## GIVEN PASSAGE

########################################

*1244 Petitioner corporation was organized by a committee of bondholders subsequent to default of interest on the bonds. The bonds had been issued in connection with a mortgage on real property. The real property was conveyed to petitioner, subject to the mortgage securing the bonds, by a corporation which had acquired the property subject to the mortgage at a sheriff's sale. Petitioner keeps its books and files its returns on the accrual basis. No interest was paid on the bonds from the time petitioner acquired the property until after the taxable year. In the taxable year petitioner accrued on its books and deducted on its Federal income and excess profits tax return interest accrued on the bonds in that year. Held, that the interest was properly accrued and is deductible by petitioner.
*1035 Respondent determined a deficiency in petitioner's income tax for the year 1936 in the sum of $1,114.81. The only issue before the Board is whether or not petitioner is entitled to a deduction in the taxable year for accrued interest.

########################################

## DATASET CONTENT

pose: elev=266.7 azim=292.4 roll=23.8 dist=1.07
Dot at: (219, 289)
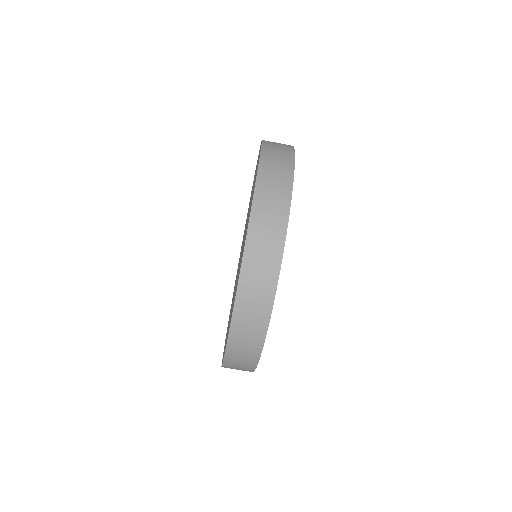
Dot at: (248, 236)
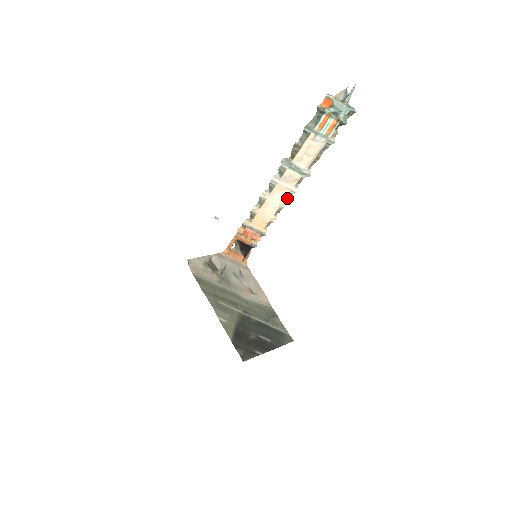
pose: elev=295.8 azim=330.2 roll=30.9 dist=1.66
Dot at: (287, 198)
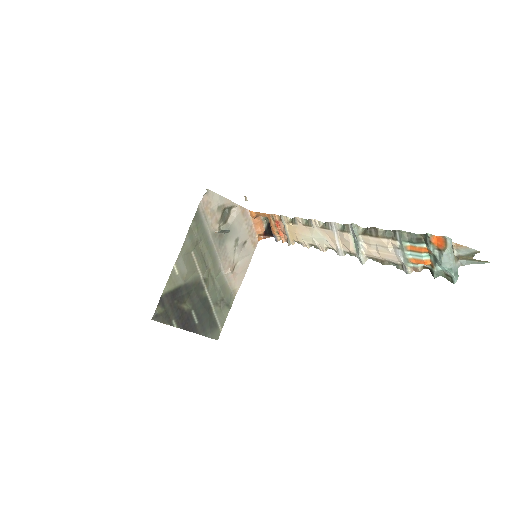
Dot at: (330, 248)
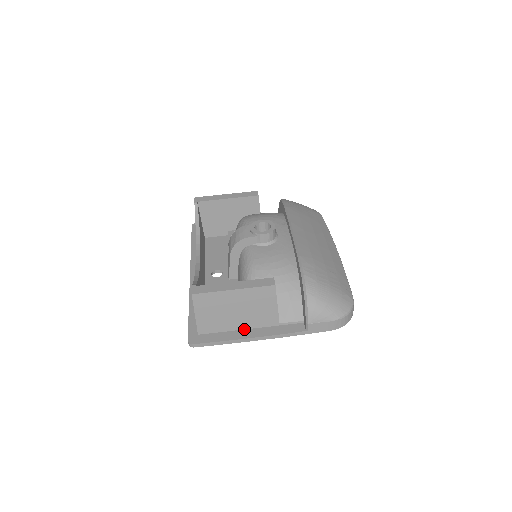
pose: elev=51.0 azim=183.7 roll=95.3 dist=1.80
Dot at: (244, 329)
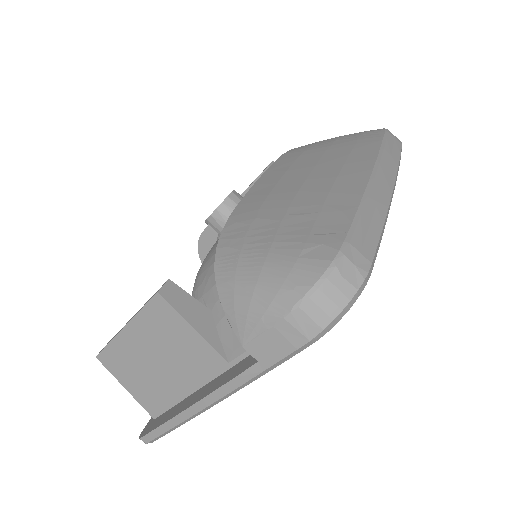
Dot at: (194, 392)
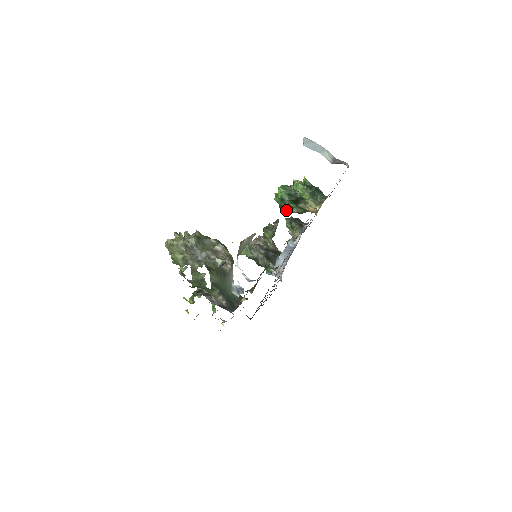
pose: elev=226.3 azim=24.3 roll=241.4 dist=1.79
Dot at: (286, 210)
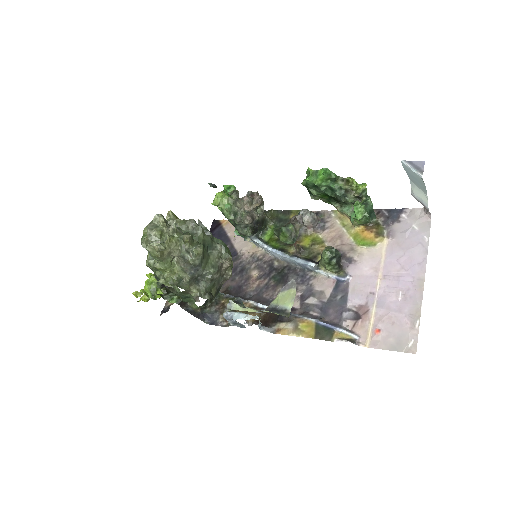
Dot at: (310, 193)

########################################

## WRITTEN TASKS
a – Translate this sentence from the tax case summary into Spanish: "Petitioner keeps its books and files its returns on the accrual basis."
b – Answer these questions using the tax case summary:
(i) Who organized the petitioner corporation?
(ii) How did the corporation that conveyed the property to petitioner acquire it?
(iii) What deficiency did respondent determine, and for which year?
c – Continue the tax case summary from its last sentence.

## ANSWERS TO THE EXERCISE
a – La corporación peticionaria lleva sus libros y presenta sus declaraciones según el método de devengo.

b –
(i) A committee of bondholders organized it.
(ii) It acquired the property, subject to the mortgage, at a sheriff's sale.
(iii) A deficiency of $1,114.81 in income tax for the year 1936.

c –
FINDINGS OF FACT.
*1245 Petitioner is a corporation, organized and existing under the laws of the State of Washington, with its principal office in Seattle, Washington. Petitioner's income and excess profits tax return for the taxable year was filed with the collector of internal revenue for the district of Washington.
Under date of July 20, 1925, J. F. McDermott and his wife, Maud C. McDermott, the owners of certain real property located in Seattle, Washington, hereinafter referred to as the apartment property, entered into an indenture with the National Bank of Commerce of Seattle, Washington, hereinafter referred to as the bank. The indenture was entitled "Trust Deed or Mortgage" and provided for the issuance by McDermott and his wife of 200 bonds of $1,000 denomination each, secured by a mortgage on the real property owned by the McDermotts and apartment buildings erected thereon, together with certain fixtures and installations on the premises. The indenture provided that the bonds were to bear interest at the rate of 7 percent per annum, payable semiannually. The bonds were to be retired serially between January 20, 1928, and July 20, *1036 1935. The bank became trustee of the bond issue*1246 and, as trustee, certified the bonds in the aggregate amount of $200,000.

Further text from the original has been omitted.